#### WHAT THE TASK REQUIRES:
Write out exactly, and only, the lines below from the line with "nose: (114, 127)" through the line with "left hip: (284, 482)"; pictures do not belong in the copy.

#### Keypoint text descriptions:
┏━━
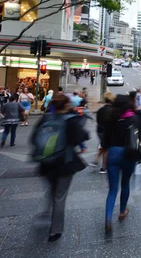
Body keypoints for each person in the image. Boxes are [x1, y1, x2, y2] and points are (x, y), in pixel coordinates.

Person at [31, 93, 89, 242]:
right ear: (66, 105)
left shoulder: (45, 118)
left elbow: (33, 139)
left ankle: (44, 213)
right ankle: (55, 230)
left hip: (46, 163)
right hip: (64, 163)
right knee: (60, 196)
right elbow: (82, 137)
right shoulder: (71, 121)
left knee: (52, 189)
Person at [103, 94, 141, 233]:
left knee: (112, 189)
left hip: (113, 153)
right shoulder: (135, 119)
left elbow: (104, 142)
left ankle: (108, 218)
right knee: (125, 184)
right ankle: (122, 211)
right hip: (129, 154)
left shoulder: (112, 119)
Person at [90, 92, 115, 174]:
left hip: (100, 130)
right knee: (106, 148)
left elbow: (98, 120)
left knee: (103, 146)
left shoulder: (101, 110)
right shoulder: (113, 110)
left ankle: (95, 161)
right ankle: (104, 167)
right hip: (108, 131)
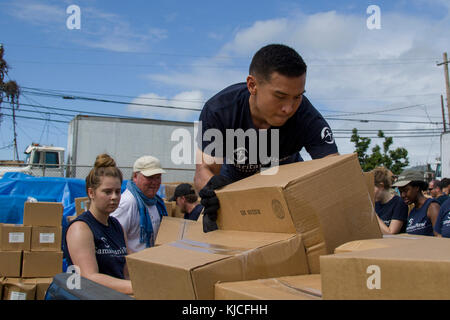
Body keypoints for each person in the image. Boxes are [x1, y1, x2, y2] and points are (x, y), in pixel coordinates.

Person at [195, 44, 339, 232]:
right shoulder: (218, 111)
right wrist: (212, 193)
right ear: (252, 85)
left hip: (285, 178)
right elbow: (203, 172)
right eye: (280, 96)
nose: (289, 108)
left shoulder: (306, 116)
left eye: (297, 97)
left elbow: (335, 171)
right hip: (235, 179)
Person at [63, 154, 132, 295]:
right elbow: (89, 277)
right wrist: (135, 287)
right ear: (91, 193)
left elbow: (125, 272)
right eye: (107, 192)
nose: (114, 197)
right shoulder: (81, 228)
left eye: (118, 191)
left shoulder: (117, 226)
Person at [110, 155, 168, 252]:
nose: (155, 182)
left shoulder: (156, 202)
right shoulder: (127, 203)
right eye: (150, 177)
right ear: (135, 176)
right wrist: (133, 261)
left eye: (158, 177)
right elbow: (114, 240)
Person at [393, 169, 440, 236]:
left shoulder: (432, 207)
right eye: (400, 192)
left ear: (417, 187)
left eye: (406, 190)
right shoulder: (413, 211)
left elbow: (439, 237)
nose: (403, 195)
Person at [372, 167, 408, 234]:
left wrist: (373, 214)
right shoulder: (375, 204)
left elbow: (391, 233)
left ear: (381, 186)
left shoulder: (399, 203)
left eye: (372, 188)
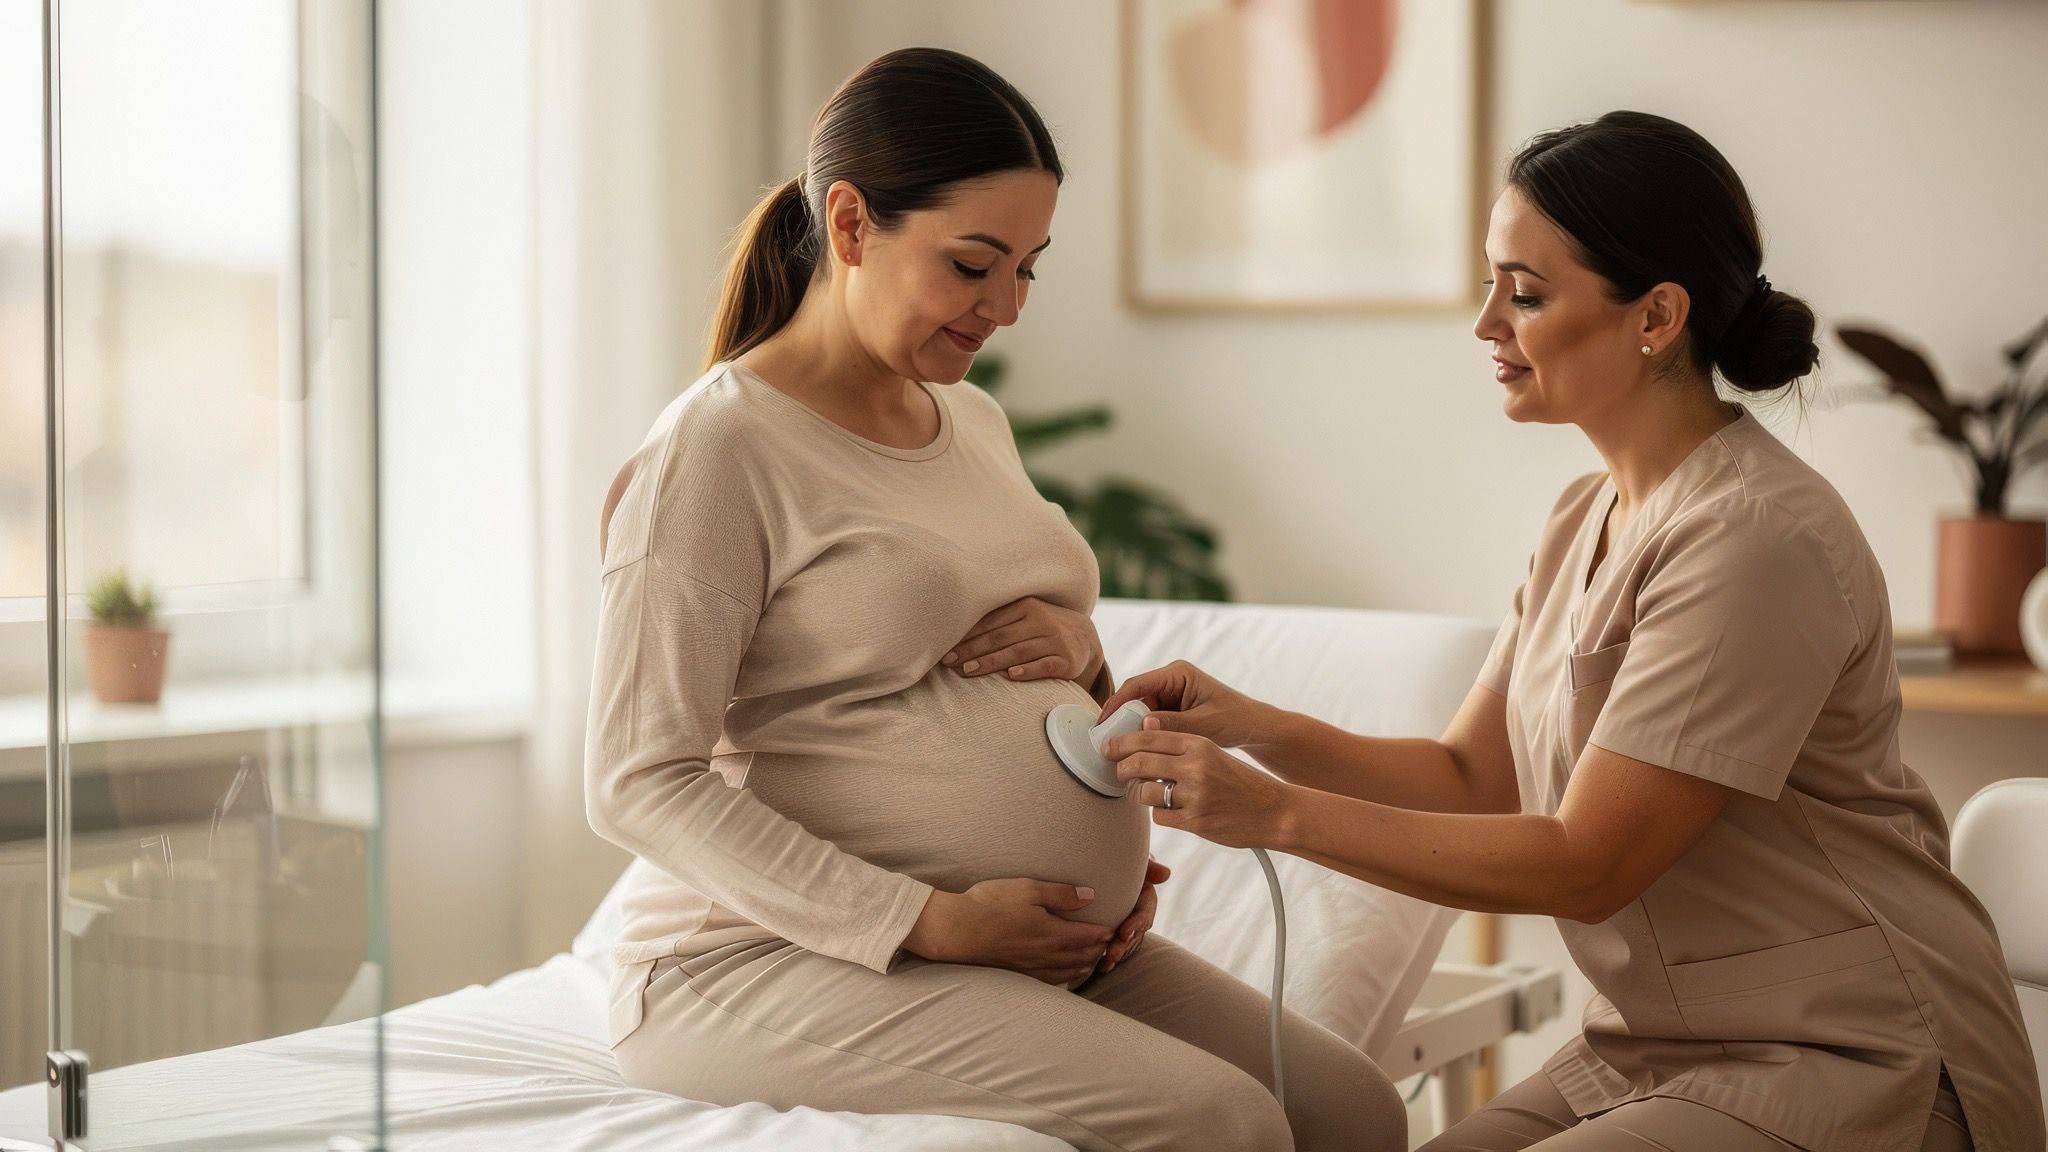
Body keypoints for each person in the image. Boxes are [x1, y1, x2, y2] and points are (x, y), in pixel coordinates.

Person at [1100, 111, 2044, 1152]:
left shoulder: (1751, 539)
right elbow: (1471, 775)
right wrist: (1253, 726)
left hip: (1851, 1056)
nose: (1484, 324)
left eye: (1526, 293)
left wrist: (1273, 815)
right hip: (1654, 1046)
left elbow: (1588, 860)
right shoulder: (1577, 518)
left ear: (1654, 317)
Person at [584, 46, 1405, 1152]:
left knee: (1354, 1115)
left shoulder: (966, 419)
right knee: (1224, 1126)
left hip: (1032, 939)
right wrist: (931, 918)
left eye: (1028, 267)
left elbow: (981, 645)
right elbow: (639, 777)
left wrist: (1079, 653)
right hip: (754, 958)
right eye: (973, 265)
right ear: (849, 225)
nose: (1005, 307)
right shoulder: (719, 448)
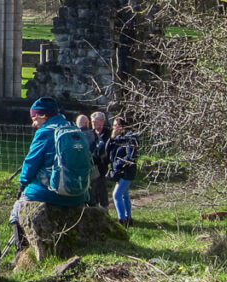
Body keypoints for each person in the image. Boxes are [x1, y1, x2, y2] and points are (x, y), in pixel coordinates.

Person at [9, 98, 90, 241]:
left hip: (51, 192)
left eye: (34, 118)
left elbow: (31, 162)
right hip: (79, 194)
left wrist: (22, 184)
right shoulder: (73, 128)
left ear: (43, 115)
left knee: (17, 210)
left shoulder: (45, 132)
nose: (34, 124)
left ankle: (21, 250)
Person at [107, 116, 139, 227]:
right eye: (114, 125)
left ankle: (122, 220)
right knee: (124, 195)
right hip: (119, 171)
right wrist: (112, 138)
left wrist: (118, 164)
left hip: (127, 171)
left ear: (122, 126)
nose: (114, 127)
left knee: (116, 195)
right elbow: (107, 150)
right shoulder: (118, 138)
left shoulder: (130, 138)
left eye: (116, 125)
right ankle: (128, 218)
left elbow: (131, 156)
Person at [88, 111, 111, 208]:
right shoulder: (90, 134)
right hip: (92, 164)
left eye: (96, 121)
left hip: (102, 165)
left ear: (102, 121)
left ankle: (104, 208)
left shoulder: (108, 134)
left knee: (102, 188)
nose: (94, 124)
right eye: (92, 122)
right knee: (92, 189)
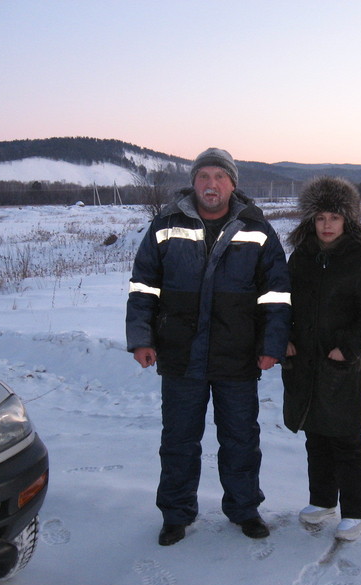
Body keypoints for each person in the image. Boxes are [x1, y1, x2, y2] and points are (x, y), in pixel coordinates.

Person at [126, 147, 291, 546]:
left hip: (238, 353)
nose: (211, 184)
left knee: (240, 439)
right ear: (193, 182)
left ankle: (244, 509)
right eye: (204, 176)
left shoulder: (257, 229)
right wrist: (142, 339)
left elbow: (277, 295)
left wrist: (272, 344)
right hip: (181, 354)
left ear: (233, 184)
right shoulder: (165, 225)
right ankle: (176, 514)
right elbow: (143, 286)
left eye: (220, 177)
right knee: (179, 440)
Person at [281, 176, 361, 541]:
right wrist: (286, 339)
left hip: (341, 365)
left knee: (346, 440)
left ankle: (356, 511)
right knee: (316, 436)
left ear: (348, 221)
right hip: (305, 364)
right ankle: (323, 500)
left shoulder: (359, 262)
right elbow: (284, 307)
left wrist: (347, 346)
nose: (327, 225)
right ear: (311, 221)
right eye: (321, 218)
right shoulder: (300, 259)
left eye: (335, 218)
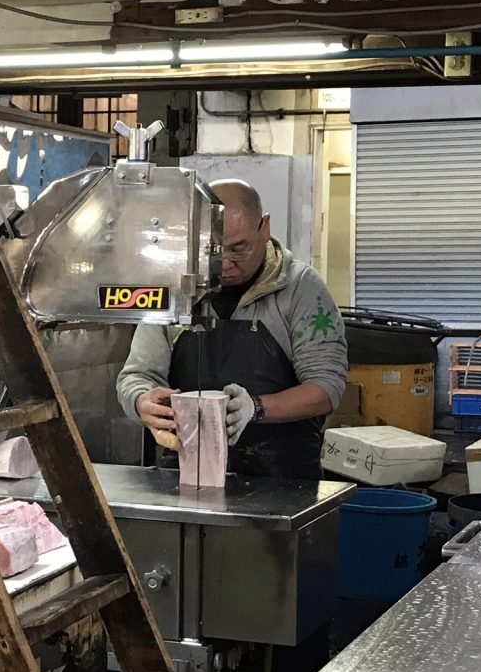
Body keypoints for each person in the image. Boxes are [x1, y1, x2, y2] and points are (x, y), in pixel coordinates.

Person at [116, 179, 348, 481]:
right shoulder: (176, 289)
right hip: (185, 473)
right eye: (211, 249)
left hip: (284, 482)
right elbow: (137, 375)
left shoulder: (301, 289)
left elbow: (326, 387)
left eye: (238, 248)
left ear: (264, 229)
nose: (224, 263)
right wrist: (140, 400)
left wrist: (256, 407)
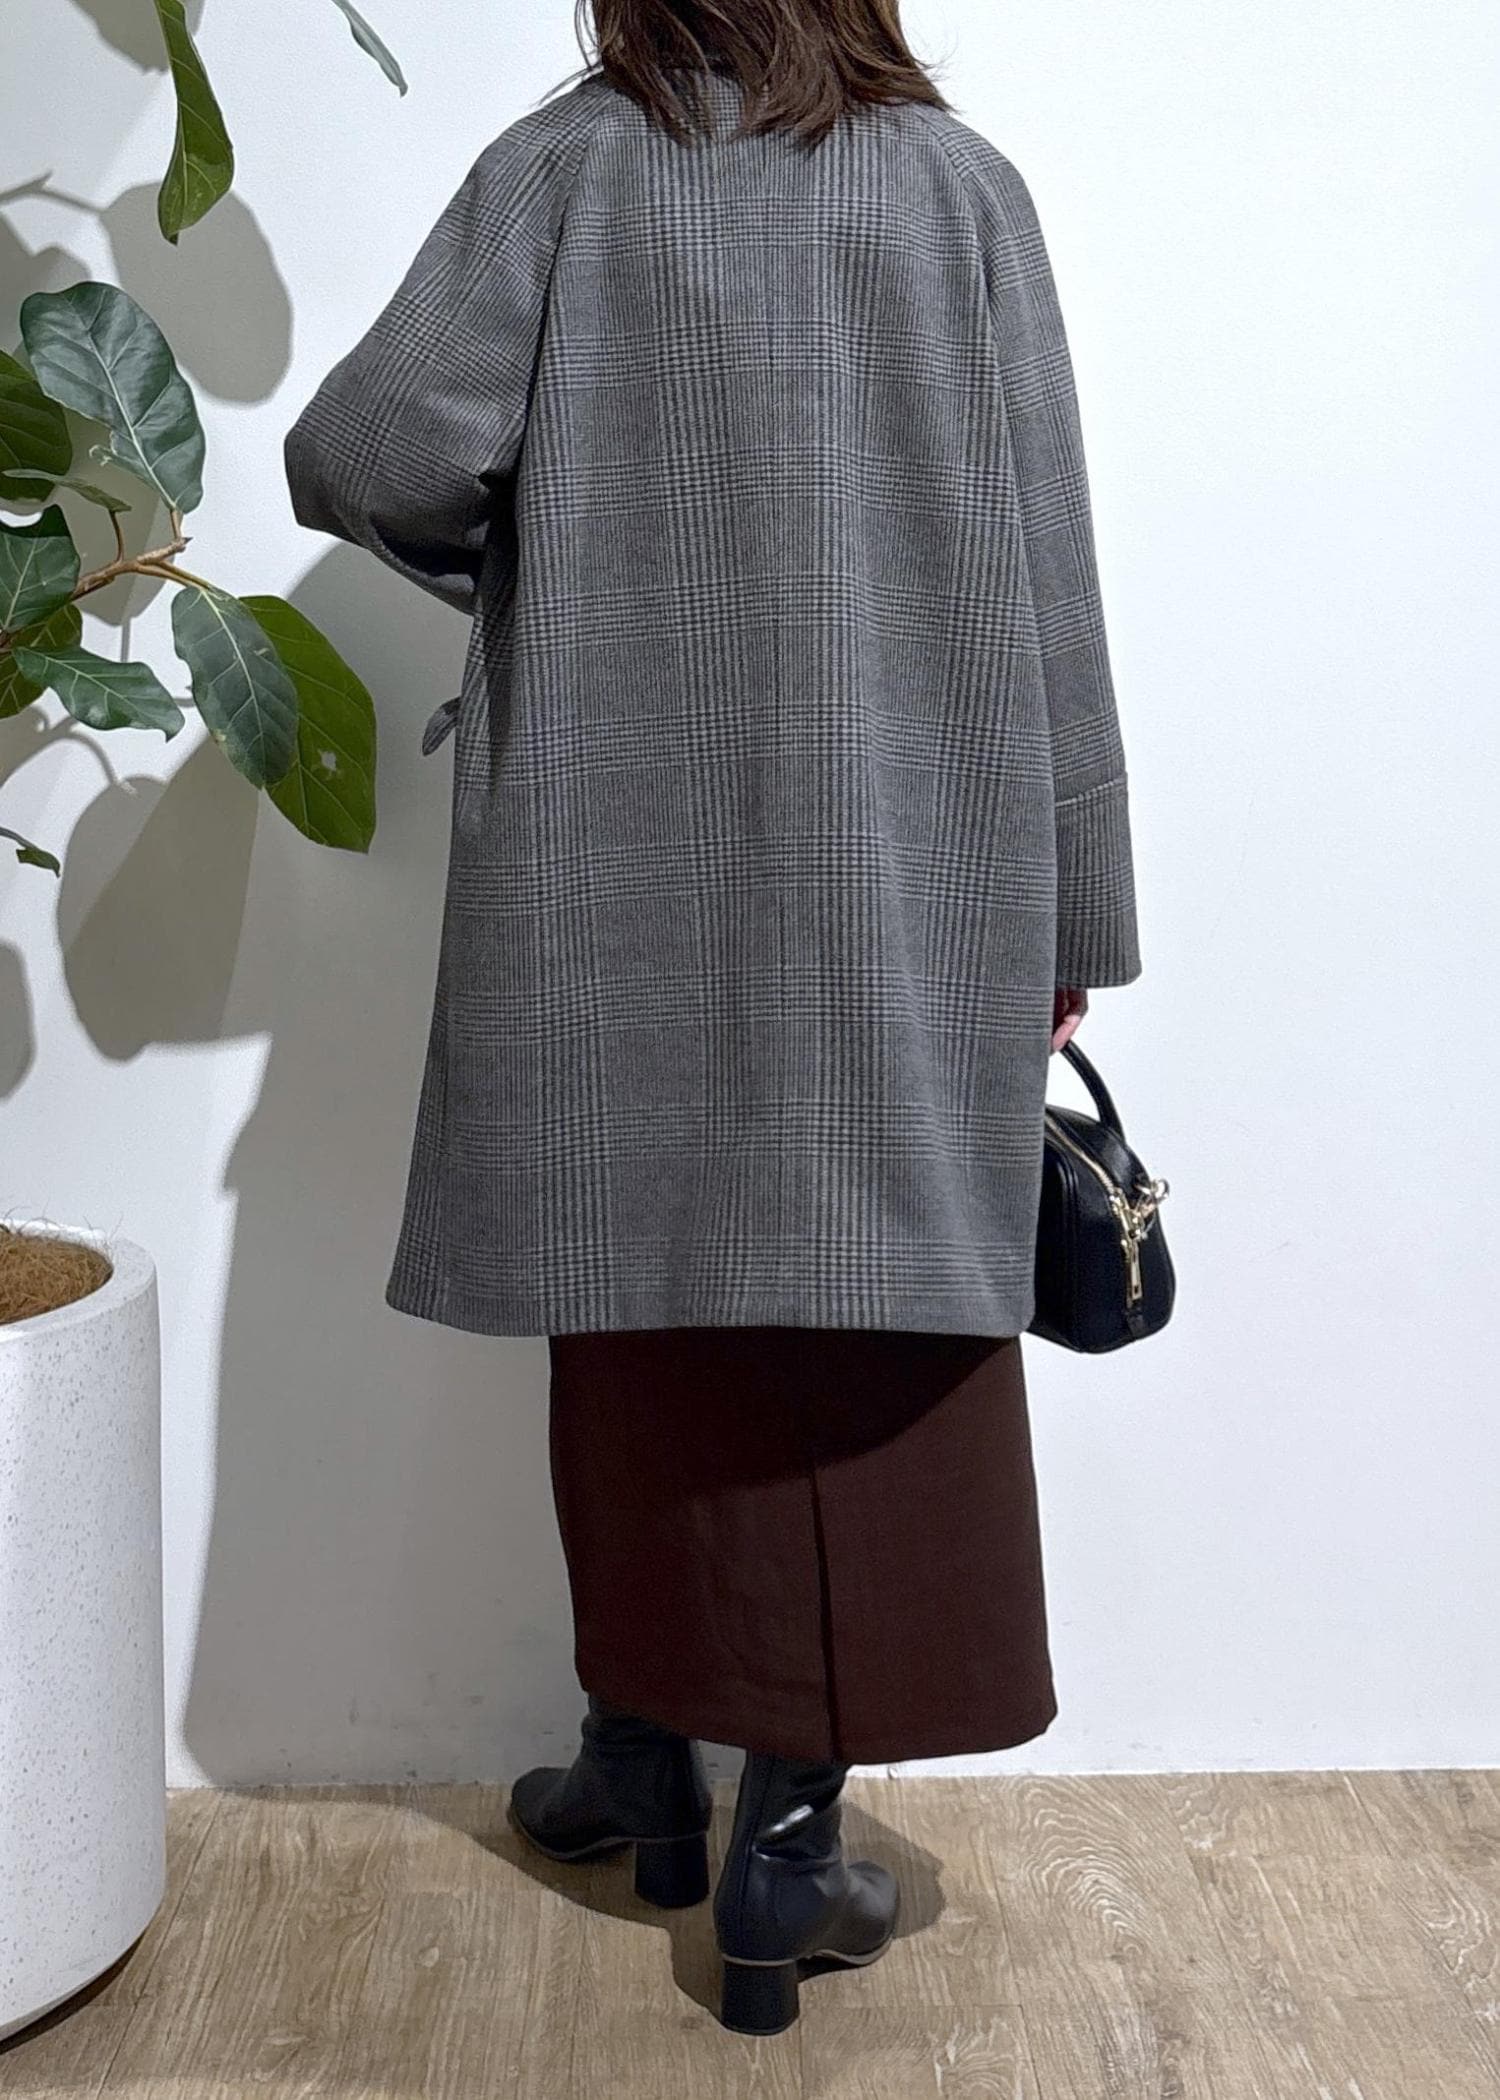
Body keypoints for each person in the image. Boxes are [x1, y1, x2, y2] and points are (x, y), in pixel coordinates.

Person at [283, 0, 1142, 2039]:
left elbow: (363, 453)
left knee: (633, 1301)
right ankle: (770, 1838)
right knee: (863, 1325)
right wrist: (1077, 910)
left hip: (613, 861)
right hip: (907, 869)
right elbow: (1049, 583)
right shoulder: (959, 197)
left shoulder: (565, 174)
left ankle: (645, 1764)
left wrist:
┗━━
#### YOUR SOLUTION:
nose: (114, 127)
left knee: (116, 195)
right elbow: (107, 150)
right shoulder: (118, 138)
left shoulder: (130, 138)
left eye: (116, 125)
right ankle: (128, 218)
left elbow: (131, 156)
Person at [88, 111, 111, 208]:
right shoulder: (90, 134)
right hip: (92, 164)
left eye: (96, 121)
left hip: (102, 165)
left ear: (102, 121)
left ankle: (104, 208)
left shoulder: (108, 134)
left knee: (102, 188)
nose: (94, 124)
right eye: (92, 122)
right knee: (92, 189)
Body keypoints for each person in the image. Boxes are [x1, y1, x2, y2] and points are (x, y), in pixel coordinates.

Person at [126, 147, 291, 546]:
left hip: (238, 353)
nose: (211, 184)
left knee: (240, 439)
right ear: (193, 182)
left ankle: (244, 509)
right eye: (204, 176)
left shoulder: (257, 229)
right wrist: (142, 339)
left elbow: (277, 295)
left wrist: (272, 344)
right hip: (181, 354)
left ear: (233, 184)
right shoulder: (165, 225)
right ankle: (176, 514)
right elbow: (143, 286)
left eye: (220, 177)
right knee: (179, 440)
Person at [281, 176, 361, 541]:
right wrist: (286, 339)
left hip: (341, 365)
left knee: (346, 440)
left ankle: (356, 511)
right knee: (316, 436)
left ear: (348, 221)
right hip: (305, 364)
right ankle: (323, 500)
left shoulder: (359, 262)
right elbow: (284, 307)
left wrist: (347, 346)
nose: (327, 225)
right ear: (311, 221)
right eye: (321, 218)
right shoulder: (300, 259)
left eye: (335, 218)
Body keypoints for each person in the image. Boxes are [x1, y1, x2, y2] and points are (x, y), in pixel coordinates.

Person at [116, 179, 348, 481]:
right shoulder: (176, 289)
right hip: (185, 473)
right eye: (211, 249)
left hip: (284, 482)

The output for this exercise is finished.